Ghetto, & cheap, but unsafe?
One of my classmates has a friend who is "into" car audio. He introduced me to his friend and his buddy showed me his system. Two legacy amps driving four Jensen subs.
What got me was his wiring.
4 AWG wire from the battery with a 60 amp fuse.
Each amp had a 30 amp fuse.
But he didn't use a distrobution block. He ran the 4 awg to the positive terminal on one amp, then from that amp's + terminal he ran 8 awg to the second amp. The 8 awg had an inline blade fuse rated at 30 amps 3 inches from the + terminal on the amp.
He essentially used the + terminal as a distribution block.
I told him he can't do that, he needs a distribution block. He asked "Why? every wire has a fuse, so if a short happens it is protected."
He's right. Both amps have their own fuses so they are protected. The 4 awg is protected by a 60 amp fuse against shorts, and the 8 awg is protected by a 30 amp fuse against shorts.
I can't find a practical reason why he can't do this, other than its ghetto. Any ideas?
[ January 07, 2005, 09:07 AM: Message edited by: maltesechicken ]
What got me was his wiring.
4 AWG wire from the battery with a 60 amp fuse.
Each amp had a 30 amp fuse.
But he didn't use a distrobution block. He ran the 4 awg to the positive terminal on one amp, then from that amp's + terminal he ran 8 awg to the second amp. The 8 awg had an inline blade fuse rated at 30 amps 3 inches from the + terminal on the amp.
He essentially used the + terminal as a distribution block.
I told him he can't do that, he needs a distribution block. He asked "Why? every wire has a fuse, so if a short happens it is protected."
He's right. Both amps have their own fuses so they are protected. The 4 awg is protected by a 60 amp fuse against shorts, and the 8 awg is protected by a 30 amp fuse against shorts.
I can't find a practical reason why he can't do this, other than its ghetto. Any ideas?
[ January 07, 2005, 09:07 AM: Message edited by: maltesechicken ]
Sounds like he 'daisy chained' the power wiring. Other than being very ghetto yes, it's not like it can't work. I guess about the only potentional problem I see is a lot of current being passed through the metal on the positive terminal of the first amp, possibly causing an opporturnity for increased resistance and/or heat buildup.

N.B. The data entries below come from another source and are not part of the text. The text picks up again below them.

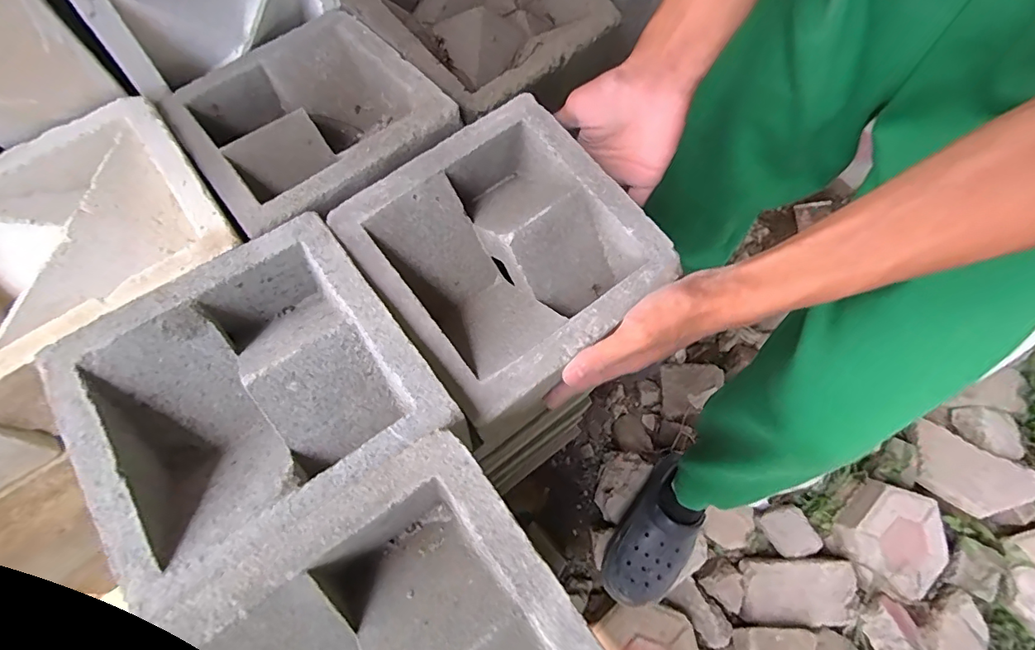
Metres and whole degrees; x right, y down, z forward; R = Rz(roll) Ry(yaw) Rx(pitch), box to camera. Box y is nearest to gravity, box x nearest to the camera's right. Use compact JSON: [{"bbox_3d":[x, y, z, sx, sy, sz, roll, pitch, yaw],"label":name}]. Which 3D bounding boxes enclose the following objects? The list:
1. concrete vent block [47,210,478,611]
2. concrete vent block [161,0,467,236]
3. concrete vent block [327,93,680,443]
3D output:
[{"bbox_3d":[-0.169,0.046,0.335,0.193,0.070,0.196,-34,74,-15],"label":"concrete vent block"},{"bbox_3d":[-0.184,-0.177,0.453,0.193,0.074,0.211,-42,76,-17],"label":"concrete vent block"},{"bbox_3d":[-0.011,-0.051,0.402,0.189,0.083,0.198,-36,73,-15],"label":"concrete vent block"}]

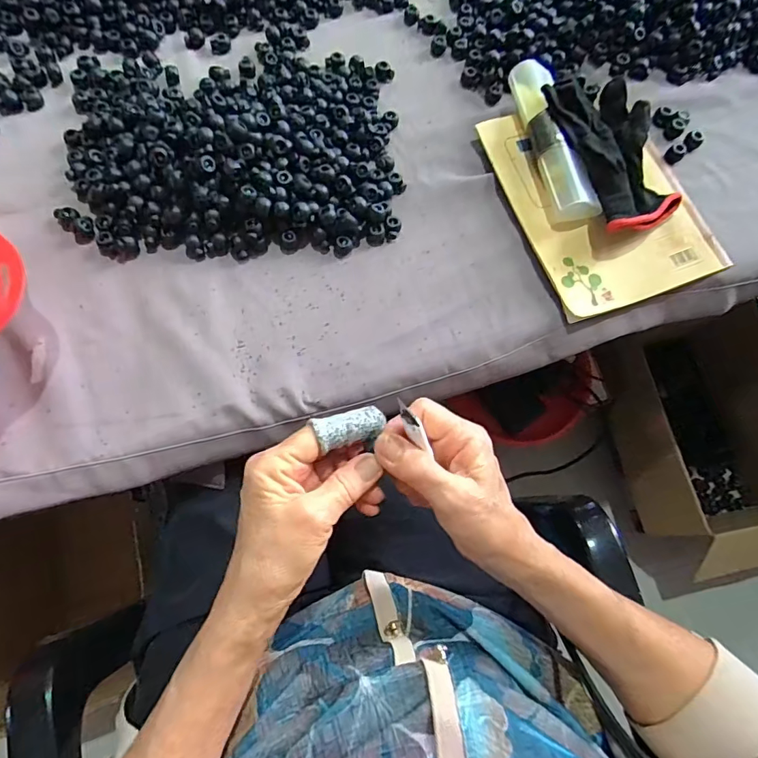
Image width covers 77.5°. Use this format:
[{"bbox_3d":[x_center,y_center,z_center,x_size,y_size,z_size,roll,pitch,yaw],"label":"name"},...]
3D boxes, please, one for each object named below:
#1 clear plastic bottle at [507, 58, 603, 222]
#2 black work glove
[{"bbox_3d":[0.150,-0.206,0.411,0.033,0.026,0.157,-10,73,-7],"label":"clear plastic bottle"},{"bbox_3d":[0.200,-0.193,0.401,0.084,0.033,0.150,-17,74,-9],"label":"black work glove"}]

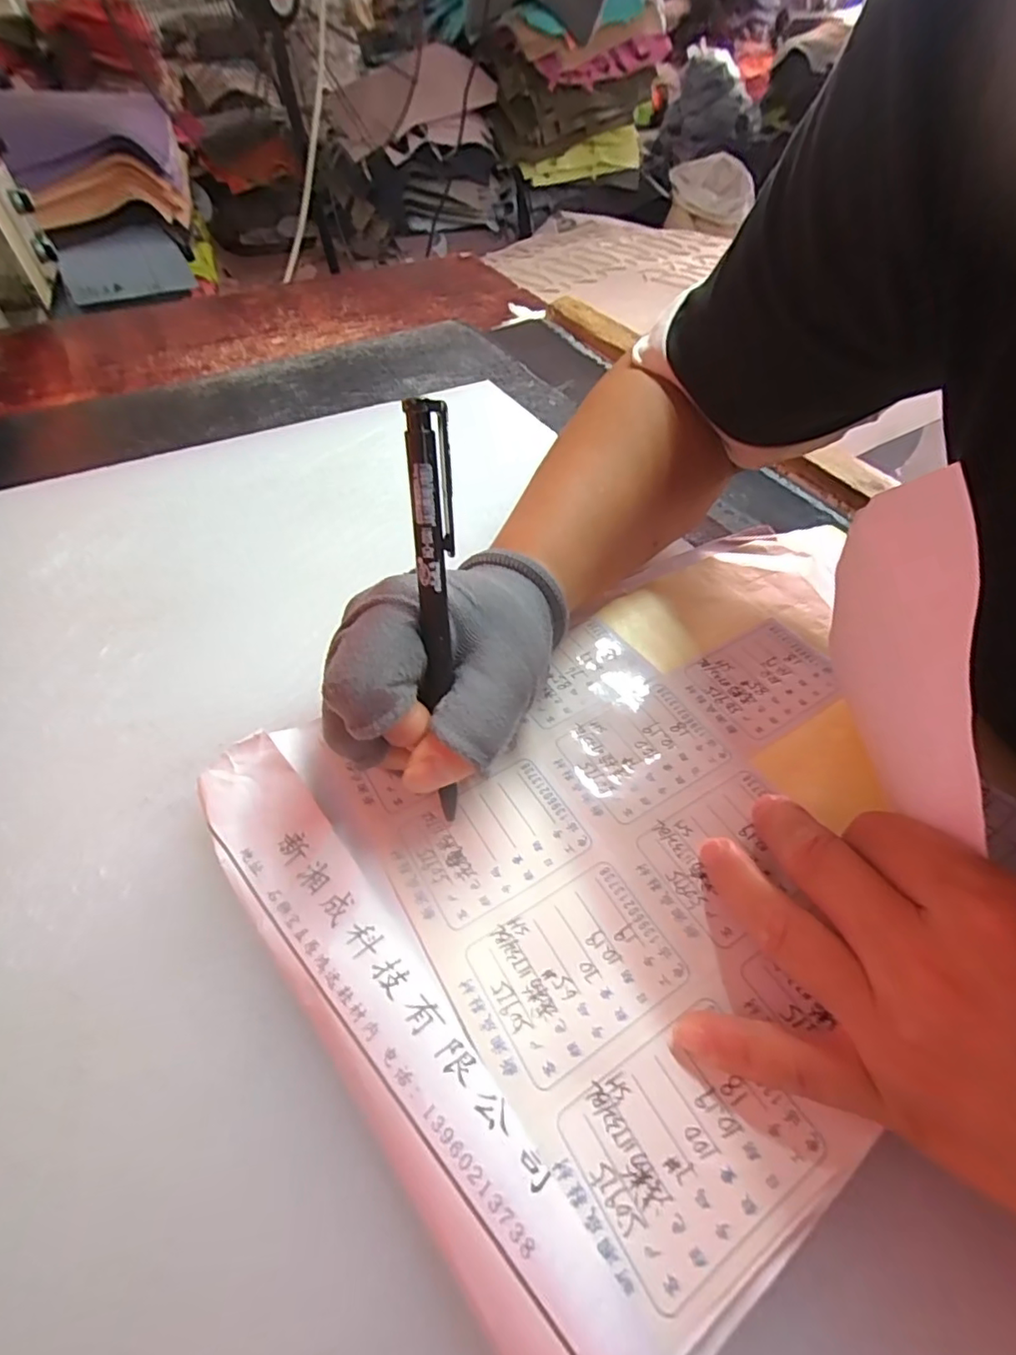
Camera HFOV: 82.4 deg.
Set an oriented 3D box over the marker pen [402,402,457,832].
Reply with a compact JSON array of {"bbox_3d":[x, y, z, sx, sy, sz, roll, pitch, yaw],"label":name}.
[{"bbox_3d":[-0.022,-0.012,0.180,0.010,0.133,0.011,2,24,4],"label":"marker pen"}]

I did it on my first set up , now i use a distribution block but i ran the four gauge to my sub amp then daisied another four gauge over to my four channel , worked fine for as long as i had it , when your 16 in high school you look for ways to cut costs i guess
Alright.
Guy is not in high-school. My classmate and I are currently working on our masters so we are in our mid-20's. My guess is the guy is in his early 20's working full-time. Perhaps being in his 20's gave him the common sense/fore thought to add the 30 amp fuse.

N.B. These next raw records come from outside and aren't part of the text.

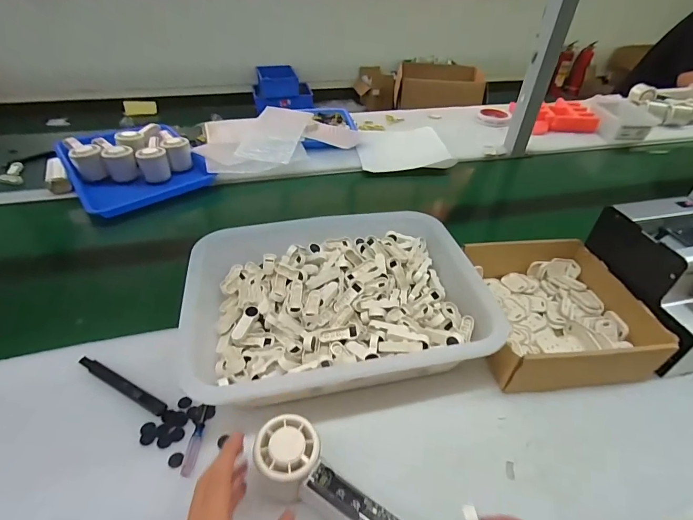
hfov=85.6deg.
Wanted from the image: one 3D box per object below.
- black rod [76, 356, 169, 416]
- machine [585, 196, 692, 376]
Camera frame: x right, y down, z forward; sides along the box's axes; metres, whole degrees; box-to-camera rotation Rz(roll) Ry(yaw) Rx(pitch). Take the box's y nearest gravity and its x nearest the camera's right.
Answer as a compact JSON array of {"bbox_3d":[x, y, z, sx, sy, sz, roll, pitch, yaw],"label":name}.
[{"bbox_3d":[-0.259,0.143,0.430,0.135,0.010,0.014,19,43,20],"label":"black rod"},{"bbox_3d":[0.423,0.028,0.487,0.136,0.139,0.181,-8,41,-11],"label":"machine"}]

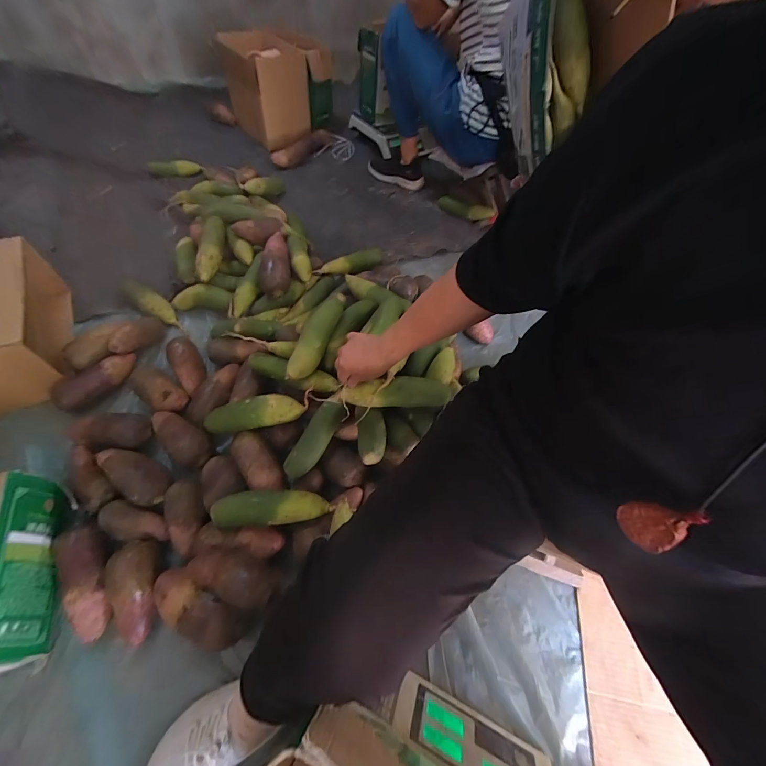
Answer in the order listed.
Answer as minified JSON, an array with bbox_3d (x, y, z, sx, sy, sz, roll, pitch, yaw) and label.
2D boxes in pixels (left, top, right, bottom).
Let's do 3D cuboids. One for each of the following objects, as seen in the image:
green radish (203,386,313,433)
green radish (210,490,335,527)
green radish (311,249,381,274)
[{"bbox_3d":[-0.242,0.059,0.662,0.193,0.047,0.052,-7,59,-8],"label":"green radish"},{"bbox_3d":[-0.185,0.207,0.579,0.184,0.047,0.060,-4,59,-6],"label":"green radish"},{"bbox_3d":[-0.095,-0.348,0.997,0.234,0.048,0.049,-28,63,-33],"label":"green radish"}]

So basically it is safe, just not cool. - the same could be said for Jensen and Legacy so I guess it all works out in the end.
Guy is not in high-school. My classmate and I are currently working on our masters so we are in our mid-20's. My guess is the guy is in his early 20's working full-time. Perhaps being in his 20's gave him the common sense/fore thought to add the 30 amp fuse.

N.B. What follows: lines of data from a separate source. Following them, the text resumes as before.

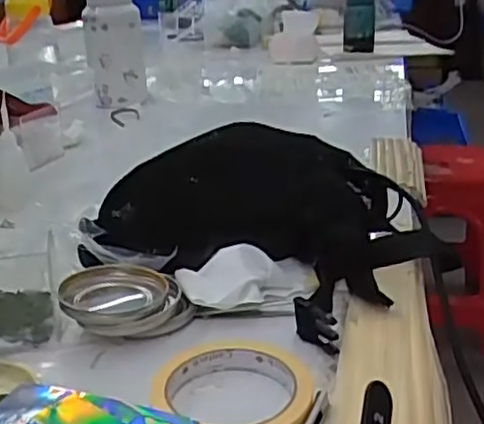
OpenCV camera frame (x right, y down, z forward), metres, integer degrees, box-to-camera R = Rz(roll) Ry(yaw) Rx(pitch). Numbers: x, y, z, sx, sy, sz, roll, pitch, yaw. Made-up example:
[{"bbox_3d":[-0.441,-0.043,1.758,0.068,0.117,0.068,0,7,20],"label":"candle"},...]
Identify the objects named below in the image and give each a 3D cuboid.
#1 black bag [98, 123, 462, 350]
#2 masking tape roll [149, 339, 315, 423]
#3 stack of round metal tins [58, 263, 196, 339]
[{"bbox_3d":[0.021,-0.007,0.607,0.195,0.093,0.294,-22,29,-40],"label":"black bag"},{"bbox_3d":[-0.002,0.110,0.417,0.093,0.017,0.096,-2,22,1],"label":"masking tape roll"},{"bbox_3d":[-0.087,0.067,0.513,0.092,0.030,0.081,-7,22,-12],"label":"stack of round metal tins"}]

So basically it is safe, just not cool. - the same could be said for Jensen and Legacy so I guess it all works out in the end.
LMAO, my first installs would make that look like Tim Ballie did that one. Try using coat hangers and other idiotic things, thank God my crap was all fuse protected so I had no fires.
-Tim would know, you should ask him he is the best installer I've ever seen.
-Tim would know, you should ask him he is the best installer I've ever seen.